- Church: Church in the Province of the West Indies
- Diocese: North East Caribbean and Aruba
- Installed: 6 May 2022
- Predecessor: Errol Brooks

Orders
- Ordination: 1985 (Deacon), 2010 (Canon), 2022 (Bishop)

Personal details
- Denomination: Anglicanism
- Profession: Bishop
- Alma mater: Codrington College University of the West Indies

= Ernest Flemming =

Nevisian Anglican bishop

Ernest Alroy Flemming is a Nevisian Anglican Bishop who is the Bishop of the Diocese of the North East Caribbean and Aruba.

==Career==
Flemming is from Barnes Ghaut, Nevis. He studied theology at the University of the West Indies and was trained at Codrington College. He became a Deacon in 1985.

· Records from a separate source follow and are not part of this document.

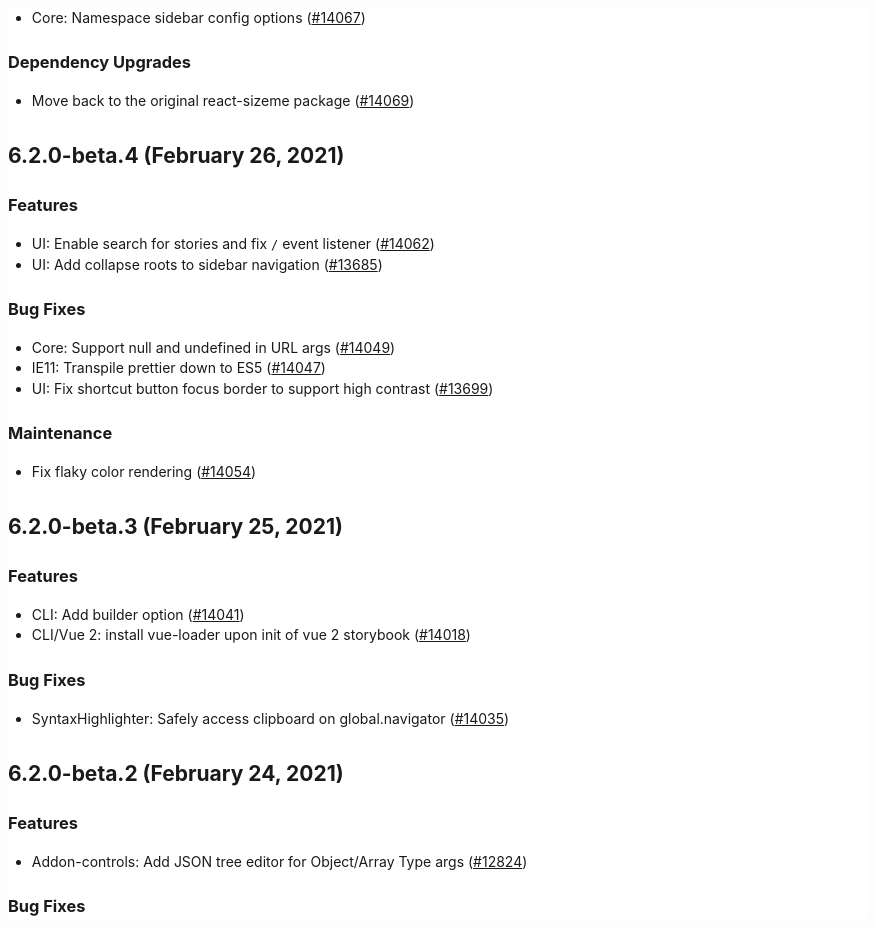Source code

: - Core: Namespace sidebar config options ([#14067](https://github.com/storybookjs/storybook/pull/14067))

### Dependency Upgrades

- Move back to the original react-sizeme package ([#14069](https://github.com/storybookjs/storybook/pull/14069))

## 6.2.0-beta.4 (February 26, 2021)

### Features

- UI: Enable search for stories and fix `/` event listener ([#14062](https://github.com/storybookjs/storybook/pull/14062))
- UI: Add collapse roots to sidebar navigation ([#13685](https://github.com/storybookjs/storybook/pull/13685))

### Bug Fixes

- Core: Support null and undefined in URL args ([#14049](https://github.com/storybookjs/storybook/pull/14049))
- IE11: Transpile prettier down to ES5 ([#14047](https://github.com/storybookjs/storybook/pull/14047))
- UI: Fix shortcut button focus border to support high contrast ([#13699](https://github.com/storybookjs/storybook/pull/13699))

### Maintenance

- Fix flaky color rendering ([#14054](https://github.com/storybookjs/storybook/pull/14054))

## 6.2.0-beta.3 (February 25, 2021)

### Features

- CLI: Add builder option ([#14041](https://github.com/storybookjs/storybook/pull/14041))
- CLI/Vue 2: install vue-loader upon init of vue 2 storybook ([#14018](https://github.com/storybookjs/storybook/pull/14018))

### Bug Fixes

- SyntaxHighlighter: Safely access clipboard on global.navigator ([#14035](https://github.com/storybookjs/storybook/pull/14035))

## 6.2.0-beta.2 (February 24, 2021)

### Features

- Addon-controls: Add JSON tree editor for Object/Array Type args ([#12824](https://github.com/storybookjs/storybook/pull/12824))

### Bug Fixes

In 2010, Flemming was made a Canon of the Cathedral Church of St. John the Divine, Antigua. Prior to his appointment as a Bishop in 2022, Flemming was the Dean of the cathedral.

On 14 January 2022, Flemming was elected as the Bishop-elect of the Diocese of the North East Caribbean and Aruba. He was later consecrated and ordained on 4 May 2022, and enthroned on 6 May 2022, becoming the 13th Bishop of the diocese and succeeding Errol Brooks.

==Personal life==
Flemming is married and has two children.